Work required: Collect every row that contains the string "yang", copying each one in full. Match case exactly.

Transcribed page contents:
-------------------------

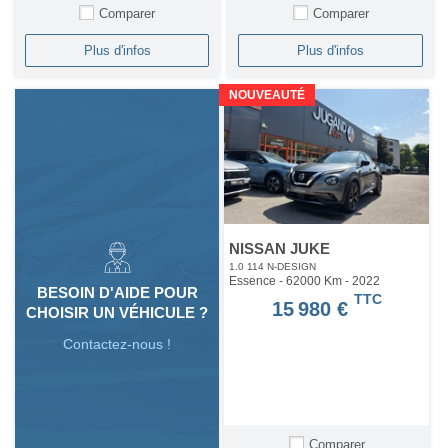
Comparer
Comparer
Plus d'infos
Plus d'infos
NOUVEAUTÉ
NISSAN JUKE
1.0 114 N-DESIGN
Essence - 62000 Km
- 2022
BESOIN D'AIDE POUR
TTC
15 980 €
CHOISIR UN VÉHICULE ?
Contactez-nous !
Comparer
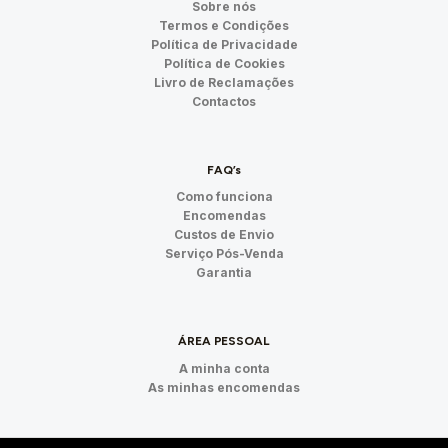
Sobre nós
Termos e Condições
Política de Privacidade
Política de Cookies
Livro de Reclamações
Contactos
FAQ’s
Como funciona
Encomendas
Custos de Envio
Serviço Pós-Venda
Garantia
ÁREA PESSOAL
A minha conta
As minhas encomendas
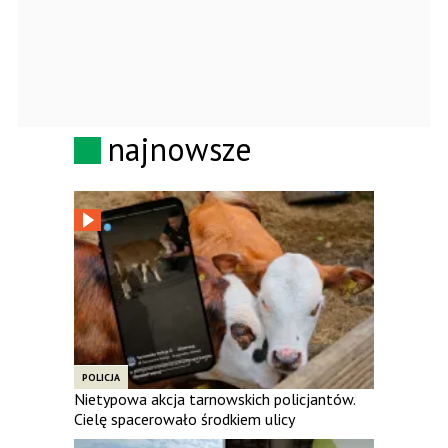
najnowsze
POLICJA
Nietypowa akcja tarnowskich policjantów.
Cielę spacerowało środkiem ulicy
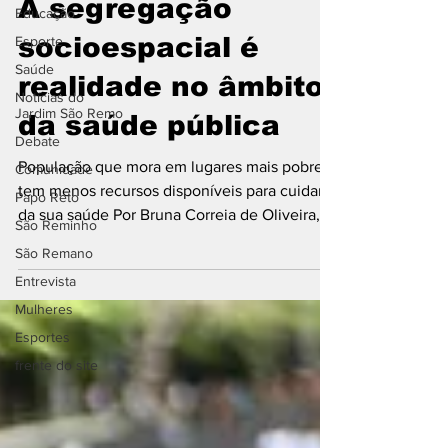
A segregação
Educação
socioespacial é
Esporte
Saúde
realidade no âmbito
Notícias do
Jardim São Remo
da saúde pública
Debate
População que mora em lugares mais pobres
Comunidade
tem menos recursos disponíveis para cuidar
Papo Reto
da sua saúde Por Bruna Correia de Oliveira,
São Reminho
Filipe...
São Remano
Entrevista
Mulheres
Esportes
frente do site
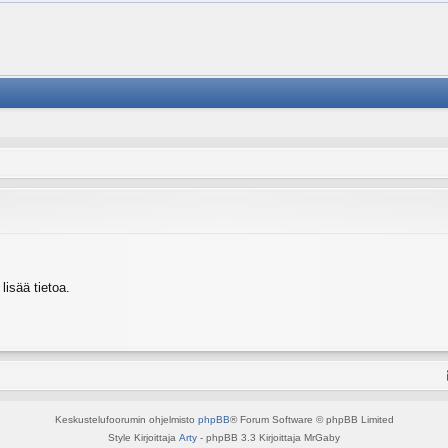
isää tietoa.
Keskustelufoorumin ohjelmisto
phpBB
® Forum Software © phpBB Limited
Style Kirjoittaja
Arty
- phpBB 3.3 Kirjoittaja MrGaby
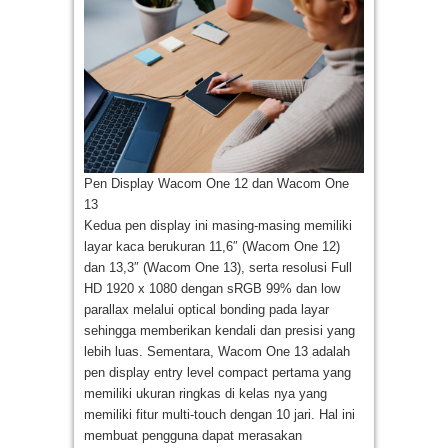
Pen Display Wacom One 12 dan Wacom One
13
Kedua pen display ini masing-masing memiliki
layar kaca berukuran 11,6″ (Wacom One 12)
dan 13,3″ (Wacom One 13), serta resolusi Full
HD 1920 x 1080 dengan sRGB 99% dan low
parallax melalui optical bonding pada layar
sehingga memberikan kendali dan presisi yang
lebih luas. Sementara, Wacom One 13 adalah
pen display entry level compact pertama yang
memiliki ukuran ringkas di kelas nya yang
memiliki fitur multi-touch dengan 10 jari. Hal ini
membuat pengguna dapat merasakan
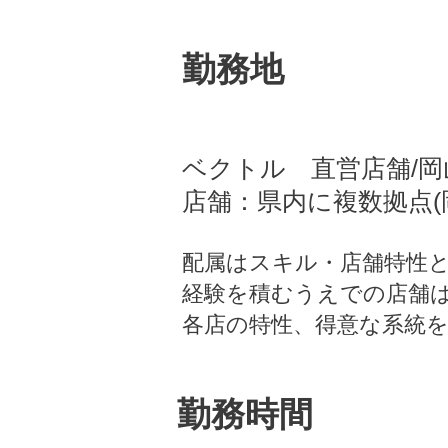
勤務地
ベクトル 直営店舗/
店舗：県内に複数拠点(
配属はスキル・店舗特性
経験を積むうえでの店舗
各店の特性、得意な系統
勤務時間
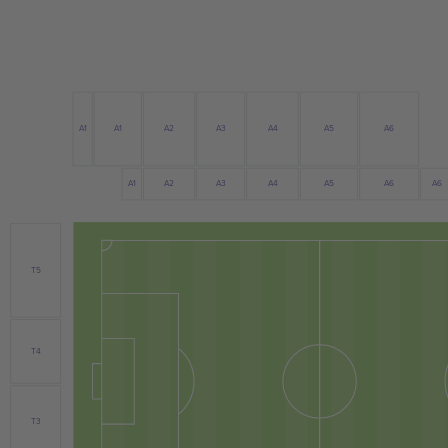
A1
A6
A2
A4
A1
A5
A3
A4
A1
A2
A6
A3
A5
A6
T5
T4
T3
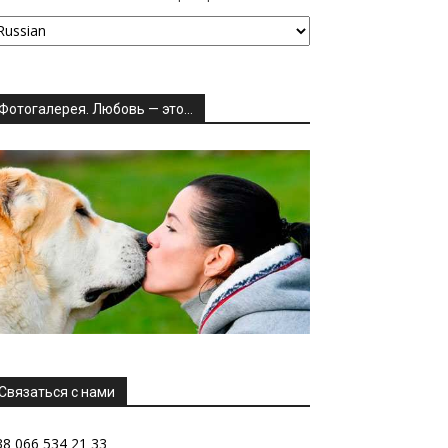
Фотогалерея. Любовь — это…
Связаться с нами
38 066 534 21 33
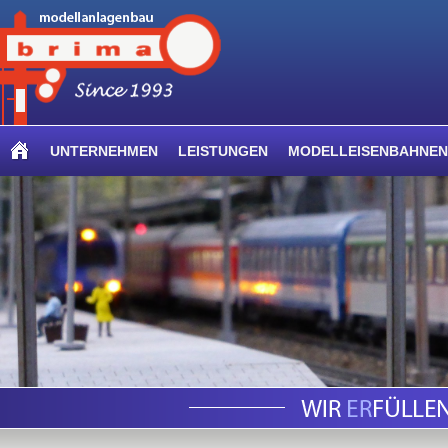
UNTERNEHMEN
LEISTUNGEN
MODELLEISENBAHNEN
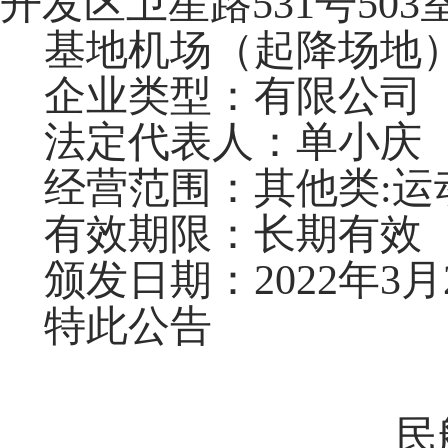
开发区卫星路531号503
基地机场（起降场地）
企业类型：有限公司
法定代表人：单小庆
经营范围：其他类:运
有效期限：长期有效
颁发日期：2022年3月
特此公告
民航新疆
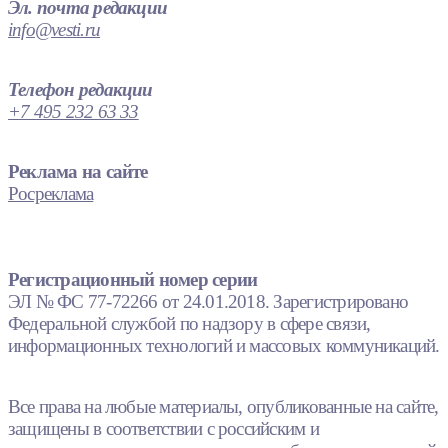
Эл. почта редакции
info@vesti.ru
Телефон редакции
+7 495 232 63 33
Реклама на сайте
Росреклама
Регистрационный номер серии
ЭЛ № ФС 77-72266 от 24.01.2018. Зарегистрировано
Федеральной службой по надзору в сфере связи,
информационных технологий и массовых коммуникаций.
Все права на любые материалы, опубликованные на сайте,
защищены в соответствии с российским и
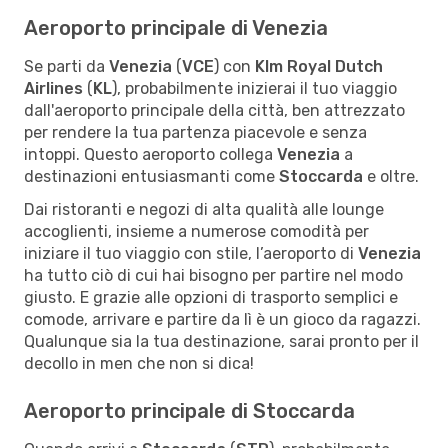
Aeroporto principale di Venezia
Se parti da
Venezia
(
VCE
) con
Klm Royal Dutch
Airlines
(
KL
), probabilmente inizierai il tuo viaggio
dall'aeroporto principale della città, ben attrezzato
per rendere la tua partenza piacevole e senza
intoppi. Questo aeroporto collega
Venezia
a
destinazioni entusiasmanti come
Stoccarda
e oltre.
Dai ristoranti e negozi di alta qualità alle lounge
accoglienti, insieme a numerose comodità per
iniziare il tuo viaggio con stile, l’aeroporto di
Venezia
ha tutto ciò di cui hai bisogno per partire nel modo
giusto. E grazie alle opzioni di trasporto semplici e
comode, arrivare e partire da lì è un gioco da ragazzi.
Qualunque sia la tua destinazione, sarai pronto per il
decollo in men che non si dica!
Aeroporto principale di Stoccarda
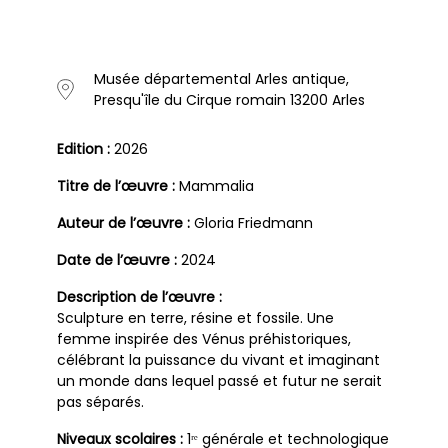
Musée départemental Arles antique,
Presqu'île du Cirque romain 13200 Arles
Edition :
2026
Titre de l’œuvre :
Mammalia
Auteur de l’œuvre :
Gloria Friedmann
Date de l’œuvre :
2024
Description de l’œuvre :
Sculpture en terre, résine et fossile. Une
femme inspirée des Vénus préhistoriques,
célébrant la puissance du vivant et imaginant
un monde dans lequel passé et futur ne serait
pas séparés.
Niveaux scolaires :
1ʳᵉ générale et technologique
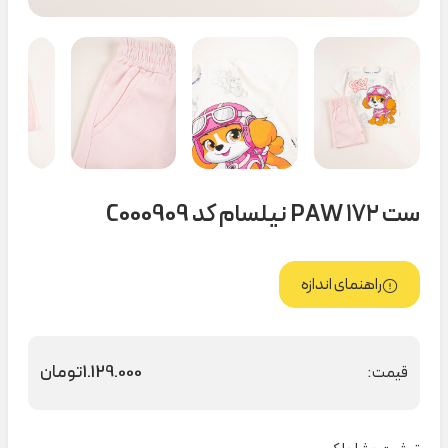
ست PAW ۱۷۲ نیلسام کد C000909
راهنمای اندازه
1.129.000
تومان
قیمت:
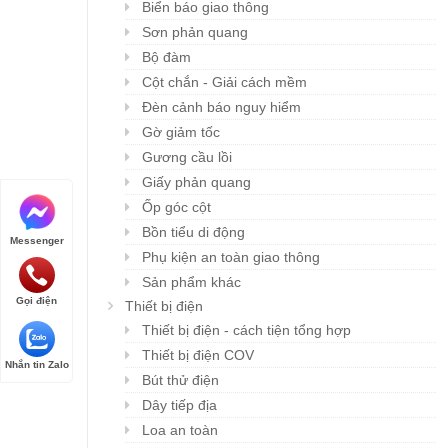
Biển báo giao thông
Sơn phản quang
Bộ đàm
Cột chắn - Giải cách mềm
Đèn cảnh báo nguy hiểm
Gờ giảm tốc
Gương cầu lồi
Giấy phản quang
Ốp góc cột
Bồn tiểu di động
Messenger
Phụ kiện an toàn giao thông
Sản phẩm khác
Gọi điện
Thiết bị điện
Thiết bị điện - cách tiện tổng hợp
Thiết bị điện COV
Nhắn tin Zalo
Bút thử điện
Dây tiếp địa
Loa an toàn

-------------------------

Response below:
sehingga memberikan kendali dan presisi yang
pen display entry level compact pertama yang
memiliki ukuran ringkas di kelas nya yang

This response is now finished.